### Supplied data
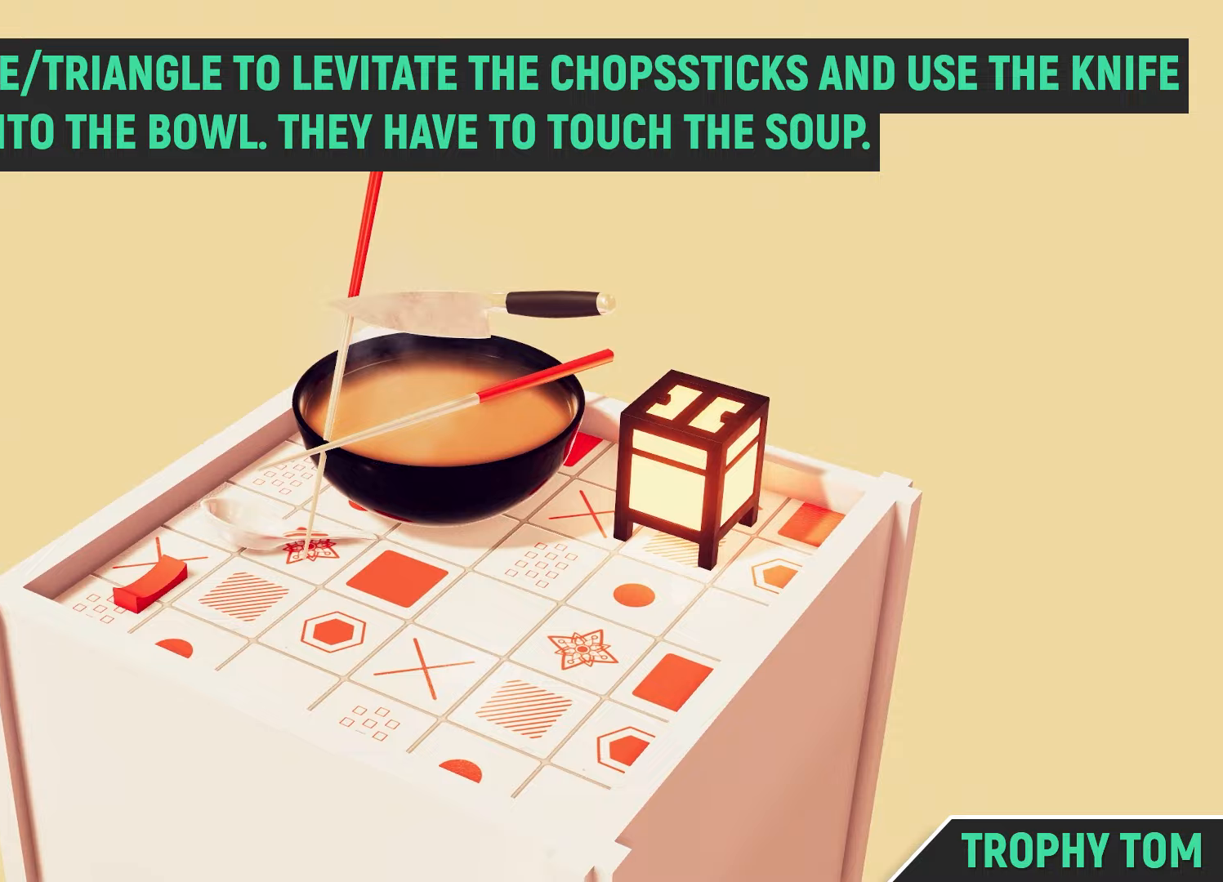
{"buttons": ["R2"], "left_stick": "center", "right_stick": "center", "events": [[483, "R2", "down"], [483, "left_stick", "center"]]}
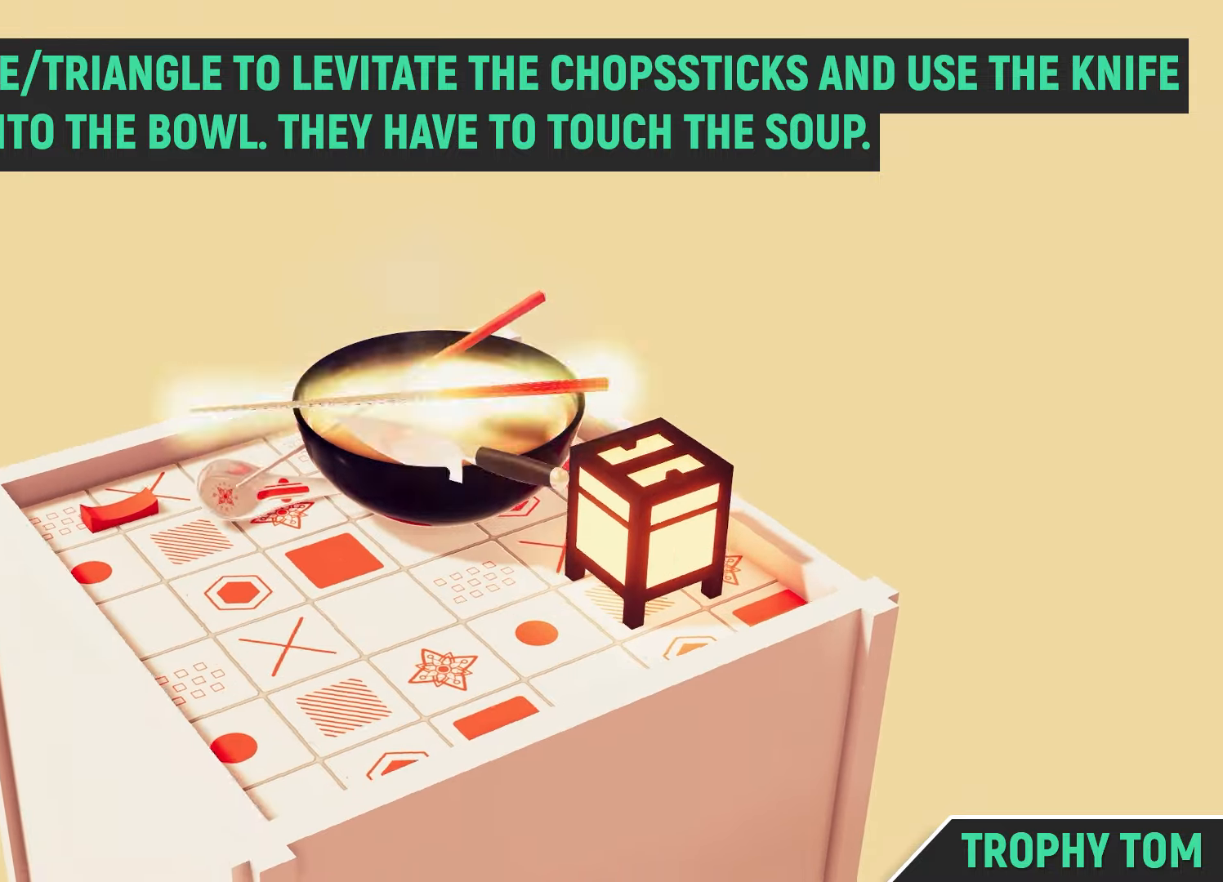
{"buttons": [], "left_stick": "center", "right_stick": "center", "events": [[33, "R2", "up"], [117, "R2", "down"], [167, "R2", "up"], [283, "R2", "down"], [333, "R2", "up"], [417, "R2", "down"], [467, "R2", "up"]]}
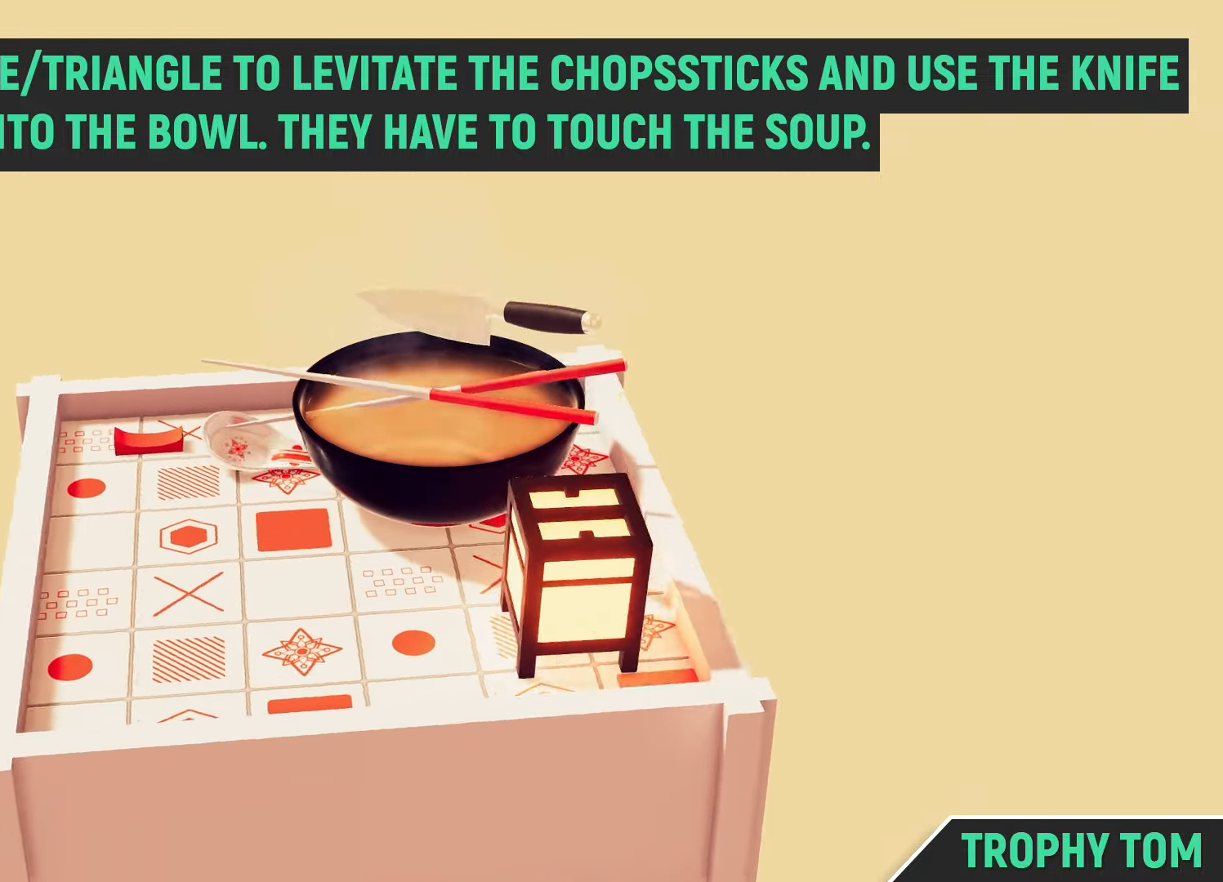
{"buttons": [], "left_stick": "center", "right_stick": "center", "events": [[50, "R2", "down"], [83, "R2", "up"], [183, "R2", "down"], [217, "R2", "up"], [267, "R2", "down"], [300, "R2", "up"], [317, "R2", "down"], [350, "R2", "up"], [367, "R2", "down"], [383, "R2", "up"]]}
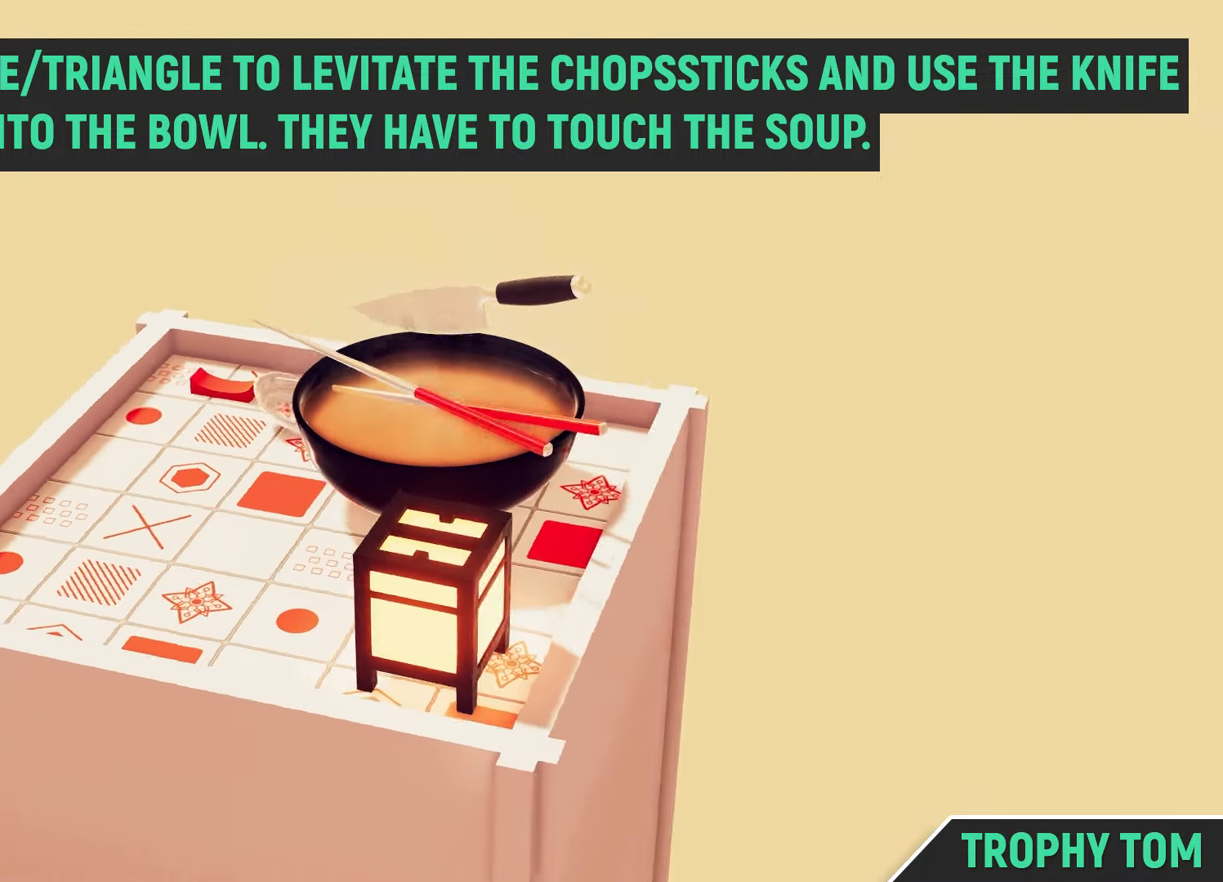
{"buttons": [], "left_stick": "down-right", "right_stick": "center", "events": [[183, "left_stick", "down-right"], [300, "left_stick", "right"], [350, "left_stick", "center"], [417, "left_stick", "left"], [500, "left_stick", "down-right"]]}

### Task item
Leave out all pictures, then copy the remaining material exactly.

### Exercise answer
{"buttons": ["R2"], "left_stick": "center", "right_stick": "center", "events": [[483, "R2", "down"], [483, "left_stick", "center"]]}
{"buttons": [], "left_stick": "center", "right_stick": "center", "events": [[33, "R2", "up"], [117, "R2", "down"], [167, "R2", "up"], [283, "R2", "down"], [333, "R2", "up"], [417, "R2", "down"], [467, "R2", "up"]]}
{"buttons": [], "left_stick": "center", "right_stick": "center", "events": [[50, "R2", "down"], [83, "R2", "up"], [183, "R2", "down"], [217, "R2", "up"], [267, "R2", "down"], [300, "R2", "up"], [317, "R2", "down"], [350, "R2", "up"], [367, "R2", "down"], [383, "R2", "up"]]}
{"buttons": [], "left_stick": "down-right", "right_stick": "center", "events": [[183, "left_stick", "down-right"], [300, "left_stick", "right"], [350, "left_stick", "center"], [417, "left_stick", "left"], [500, "left_stick", "down-right"]]}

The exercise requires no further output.